Southeastern Section–55th Annual Meeting (23–24 March 2006)

Paper No. 8
Presentation Time: 10:40 AM

THE APPALACHIAN THRUST BELT BENEATH THE COVER OF THE MESOZOIC-CENOZOIC COASTAL PLAIN IN WESTERN ALABAMA AND EASTERN MISSISSIPPI


SURLES, Matthew and THOMAS, William A., Department of Geological Sciences, Univ of Kentucky, 101 Slone Bldg, Lexington, KY 40506-0053, dmsurl2@uky.edu

The exposed southern Appalachian foreland thrust belt trends northeast to southwest and extends beneath the cover of the Mesozoic Cenozoic Gulf Coastal Plain in western Alabama. The subsurface Appalachian thrust belt continues southwest across western Alabama and into east central Mississippi, where it truncates the frontal structures of the Ouachita thrust belt. For the subsurface thrust belt, drill cuttings and cores, geophysical well logs, and seismic reflection profiles support construction of balanced cross sections and a regional palinspastic map. Well data and seismic reflection profiles enable stratigraphic correlation from the outcrop to the subsurface. The new cross sections and palinspastic map, along with those of the exposed thrust belt (Thomas and Bayona, 2005), provide a regional palinspastic reconstruction from Georgia southwestward to east central Mississippi.
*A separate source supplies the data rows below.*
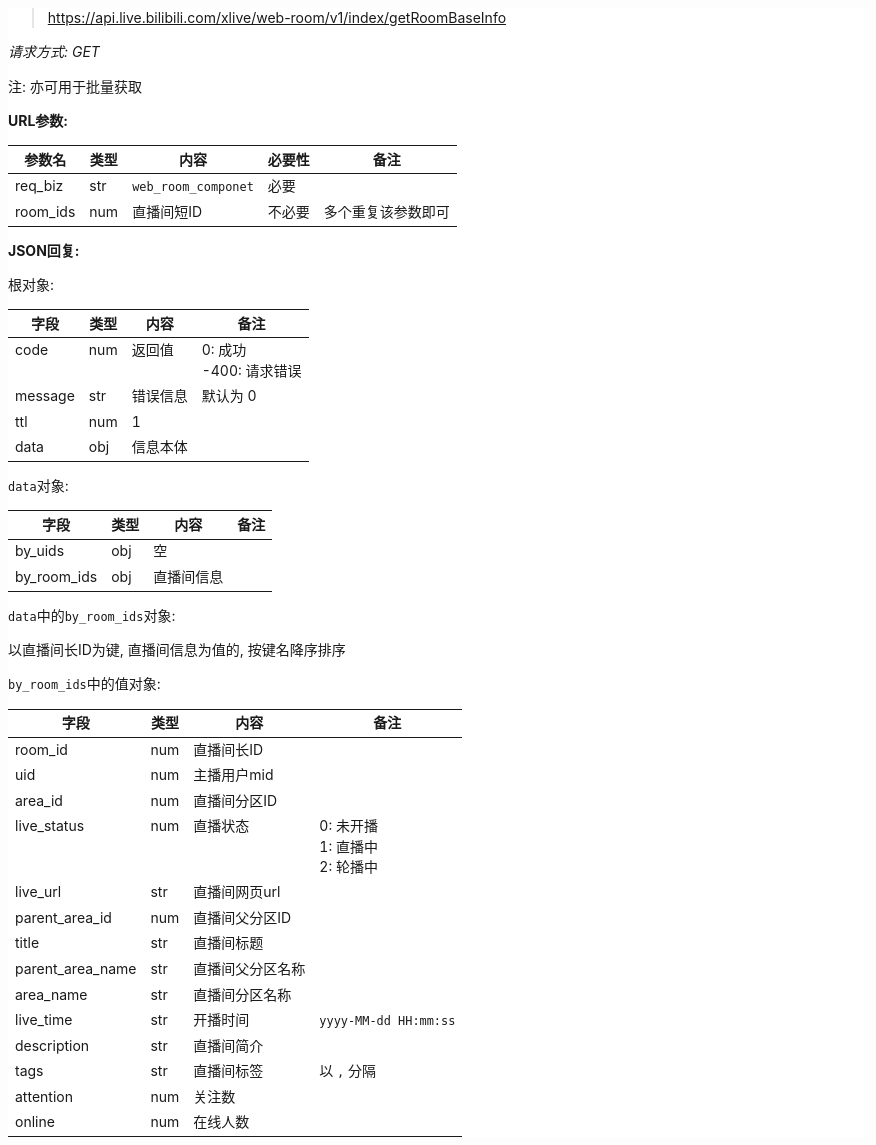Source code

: > https://api.live.bilibili.com/xlive/web-room/v1/index/getRoomBaseInfo

*请求方式: GET*

注: 亦可用于批量获取



**URL参数:**

| 参数名 | 类型 | 内容 | 必要性 | 备注 |
| ----- | ---- | --- | - | - |
| req_biz | str | `web_room_componet` | 必要 | |
| room_ids | num | 直播间短ID | 不必要 | 多个重复该参数即可 |

**JSON回复:**

根对象:

| 字段 | 类型 | 内容 | 备注 |
| --- | --- | --- | --- |
| code | num | 返回值 | 0: 成功<br />-400: 请求错误 |
| message | str | 错误信息 | 默认为 0 |
| ttl | num | 1 | |
| data | obj | 信息本体 | |

`data`对象:

| 字段 | 类型 | 内容 | 备注 |
| --- | --- | --- | --- |
| by_uids | obj | 空 |  |
| by_room_ids | obj | 直播间信息 |  |

`data`中的`by_room_ids`对象:

以直播间长ID为键, 直播间信息为值的, 按键名降序排序

`by_room_ids`中的值对象:

| 字段 | 类型 | 内容 | 备注 |
| --- | --- | --- | --- |
| room_id | num | 直播间长ID |  |
| uid | num | 主播用户mid |  |
| area_id | num | 直播间分区ID |  |
| live_status | num | 直播状态 | 0: 未开播<br />1: 直播中<br />2: 轮播中 |
| live_url | str | 直播间网页url |  |
| parent_area_id | num | 直播间父分区ID |  |
| title | str | 直播间标题 |  |
| parent_area_name | str | 直播间父分区名称 |  |
| area_name | str | 直播间分区名称 |  |
| live_time | str | 开播时间 | `yyyy-MM-dd HH:mm:ss` |
| description | str | 直播间简介 |  |
| tags | str | 直播间标签 | 以 `,` 分隔 |
| attention | num | 关注数 |  |
| online | num | 在线人数 |  |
The frontal structure of the exposed thrust belt, the relatively low amplitude Sequatchie anticline, ends southwestward northeast of the Gulf Coastal Plain onlap. Farther southwest, the thrust front is defined by the Jones Valley fault and Blue Creek splay. The high-amplitude frontal ramp of the Jones Valley fault apparently ends southwestward at a lateral ramp near the Coastal Plain onlap; and farther southwest, the frontal structure may be a continuation of the Blue Creek fault, which extends to east-central Mississippi. Seismic reflection profiles suggest a similar arrangement of a lateral ramp and a leading splay along the subsurface trace of the Helena fault, at the southeastern trailing cutoff of the Jones Valley thrust sheet. Well and seismic data define the trace of the Talladega fault at the trailing edge of the sedimentary thrust belt.

Along the Alabama-Mississippi border, a separate frontal structure, the subsurface Pickens-Sumter anticline, is in a structural position similar to and aligned with the Sequatchie anticline. The Pickens-Sumter anticline ends northeastward along strike via a displacement gradient in Alabama, and it ends southwestward at a lateral ramp in Mississippi.